Example of 4 year old French Bulldog of champion bloodline, side view. Notice the “rope” over the nose, and pronounced underbite.
The Bulldog is a breed with characteristically wide shoulders and a matching head. There are generally thick folds of skin on a Bulldog’s brow, followed by round, black, wide-set eyes, a short muzzle with characteristic folds called “rope” above the nose, with hanging skin under the neck, drooping lips, and pointed teeth. The coat is short, flat and sleek, with colors of red, fawn, white, brindle (mixed colors, often in waves or irregular stripes), and piebald.
In the US, the size of a typical mature male is about 55-60 pounds and that for mature females is about 45 pounds for a Standard English Bulldog. In the United Kingdom, the breed standard is 55 pounds for a male and 50 pounds for a female.
While some canine breeds have their tails cut or docked soon after birth, Bulldogs are one of very few breeds whose tail is naturally short and curled.
French Bulldogs are considered to make excellent companions. They rarely bark, and are patient and affectionate with their owners, especially with children, who are especially protected by the females. French Bulldogs can easily live with other breeds.
They are ranked 58th in Stanley Coren’s The intelligence of dogs. There are certain exceptions to this average level of canine intelligence; a French Bulldog named Princess Jacqueline which died in 1934 was claimed to understand 20 words, reacting correctly.
In October 2010, the UK French Bulldog Health Scheme was launched. The scheme consists of three levels, the basic vet check corresponding to the Bronze level, this covers all the Kennel Club Breed Watch points of concern for the breed. The next level, Silver, requires a DNA test for hereditary cataracts, a simple cardiology test, and patella grading. The Gold level requires a hip score and a spine evaluation. The European and UK French Bulldog fanciers and Kennel Clubs are ahead of the Americans and the AKC in moving away from the screw, cork-screw or ‘tight’ tail (which is an inbreed spinal defect), and returning to the short drop tail which the breed originally had.
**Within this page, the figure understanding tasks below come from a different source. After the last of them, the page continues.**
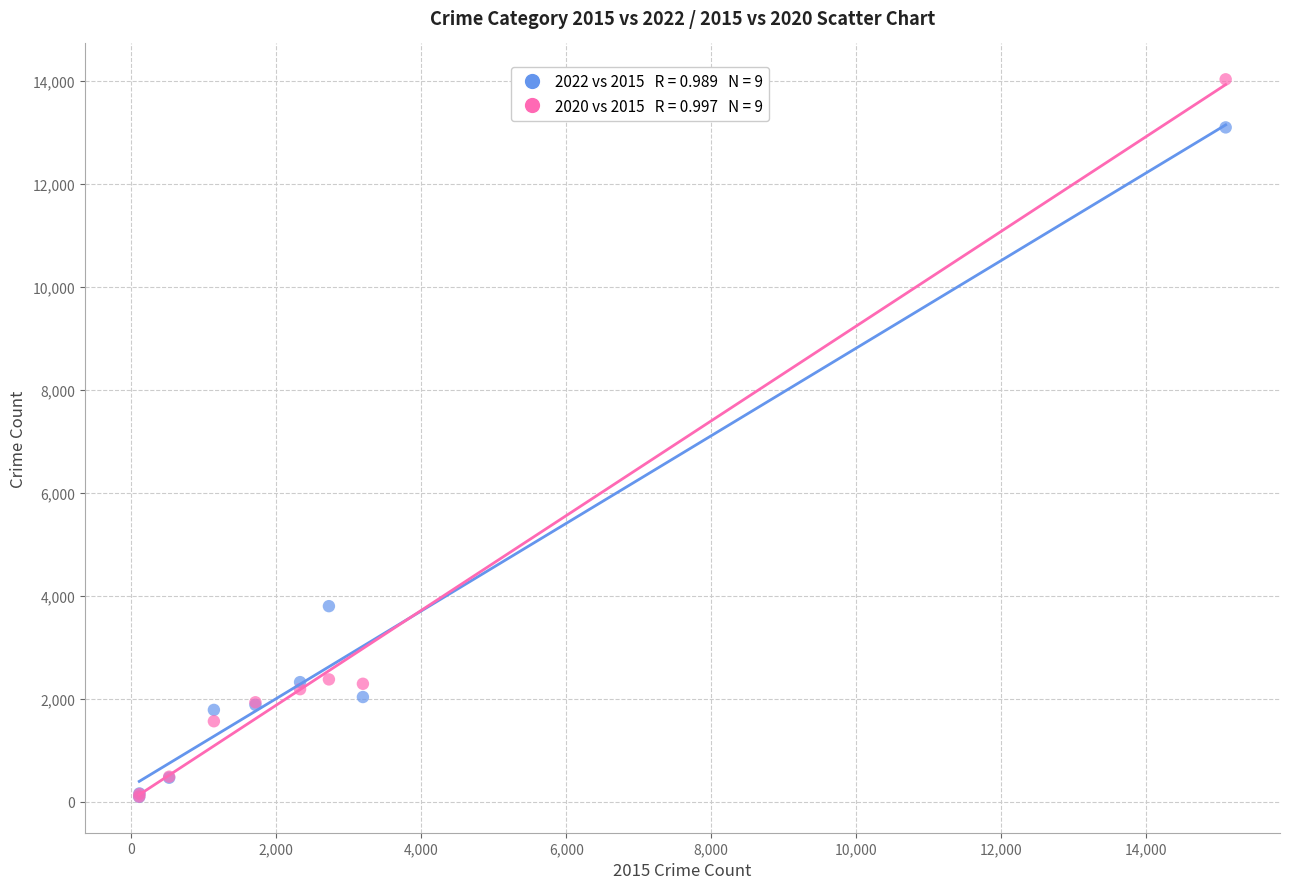

Across all series, what Y value is closest to 7061?

3800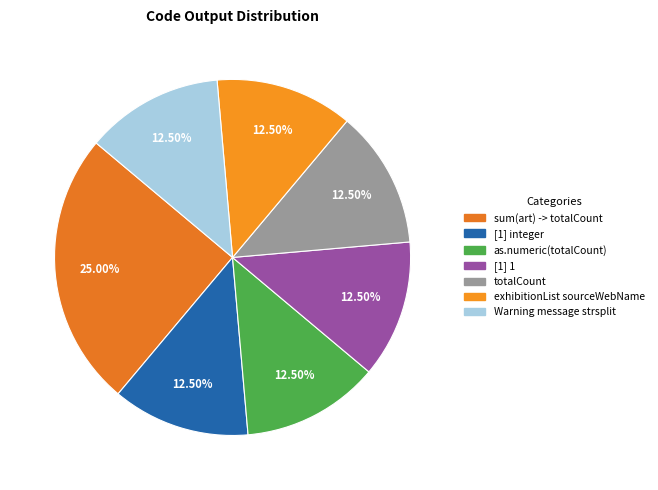

Do as.numeric(totalCount) and [1] 1 together represent more than half of the pie?

No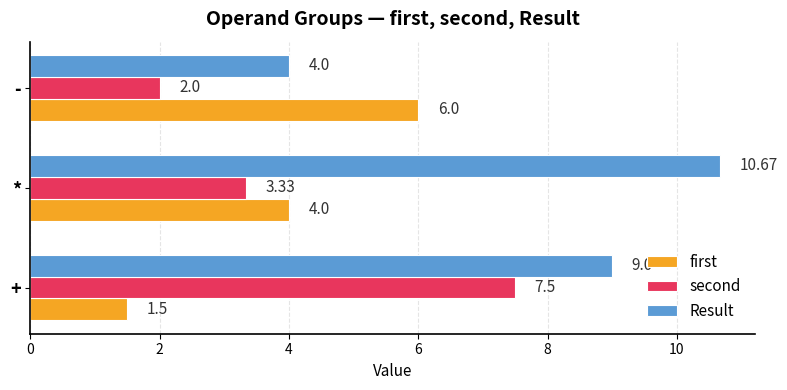

What is the difference between the highest and lowest values at -?

4.0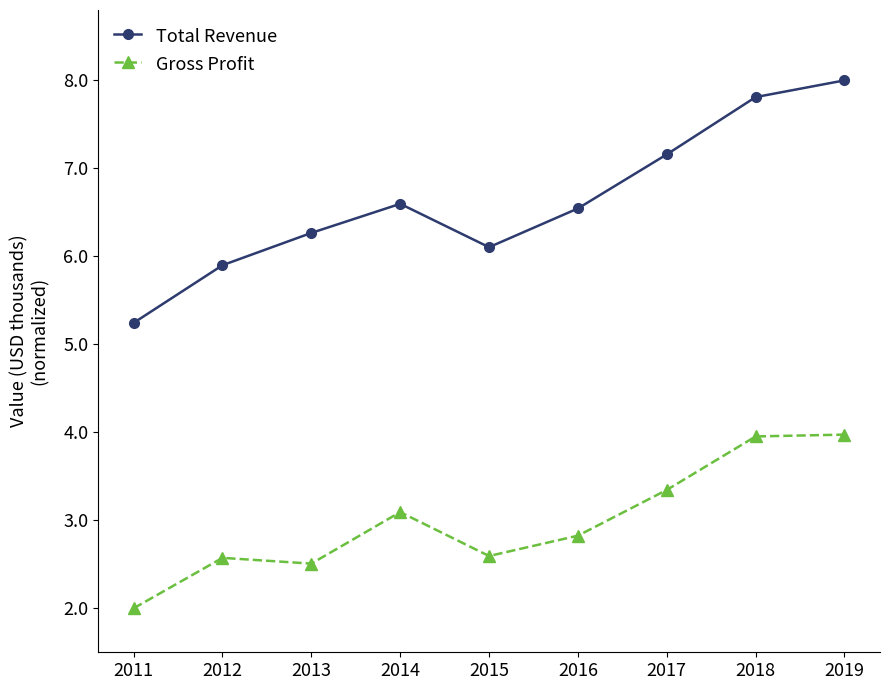

True or false: Gross Profit and Total Revenue cross at least once.

False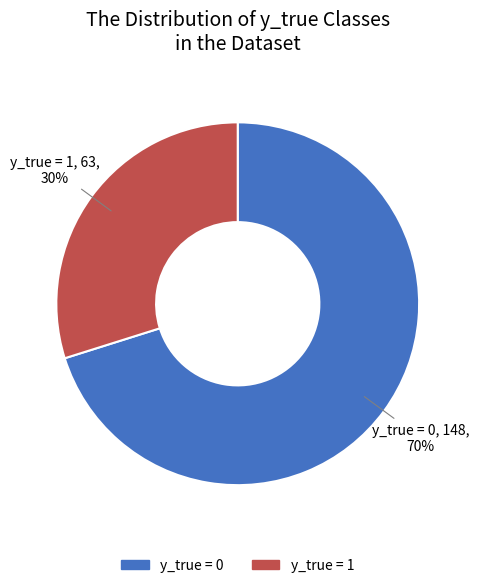

Which slice is the smallest?

y_true = 1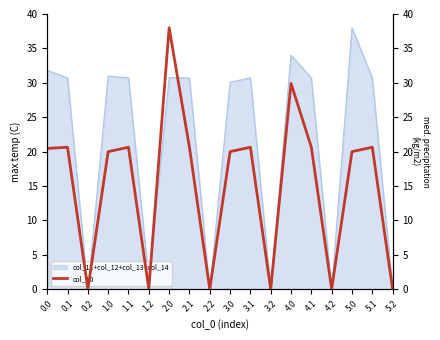

What is the change in value from 2.2 to 5.1?

+20.6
The UK breed standard now reads: “Tail Undocked, [delete ‘very’] short, set low, thick at root, tapering quickly towards tip, preferably [delete ‘either’] straight, [delete ‘or kinked’] and long enough to cover anus. Never curling over back nor carried gaily.”
Blood sports such as bull-baiting were outlawed in England in 1835, leaving these “bulldogs” unemployed. However, they had been bred for non-sporting reasons since at least 1800, and so their use changed from a sporting breed to a companion breed. To reduce their size, some bulldogs were crossed with terriers, while others were crossed with pugs. By 1850 the Toy Bulldog had become common in England, and appeared in conformation shows when they began around 1860. These dogs weighed around 16–25 pounds (7.3–11.3 kg), although classes were also available at dog shows for those that weighed under 12 pounds (5.4 kg).
At the same time, lace workers from Nottingham, displaced by the industrial revolution, began to settle in Normandy, France. They brought a variety of dogs with them, including miniature Bulldogs.The dogs became popular in France and a trade in imported small Bulldogs was created, with breeders in England sending over Bulldogs that they considered to be too small, or with faults such as ears that stood up. By 1860, there were few miniature Bulldogs left in England, such was their popularity in France and due to the exploits of specialist dog exporters.
The small bulldog type gradually became thought of as a breed, and received a name, the Bouledogue Francais. This Francization of the English name is also a contraction of the words “boule” (ball) and “dogue” (mastiff or molosser). The dogs were highly fashionable and were sought after by society ladies and Parisian prostitutes alike, as well as creatives such as artists, writers and fashion designers. However, records were not kept of the breed’s development as it diverged further away from its original bulldog roots. As it changed, terrier and pug stock may have been brought in to develop traits such as the breed’s long straight ears, and the roundness of their eyes.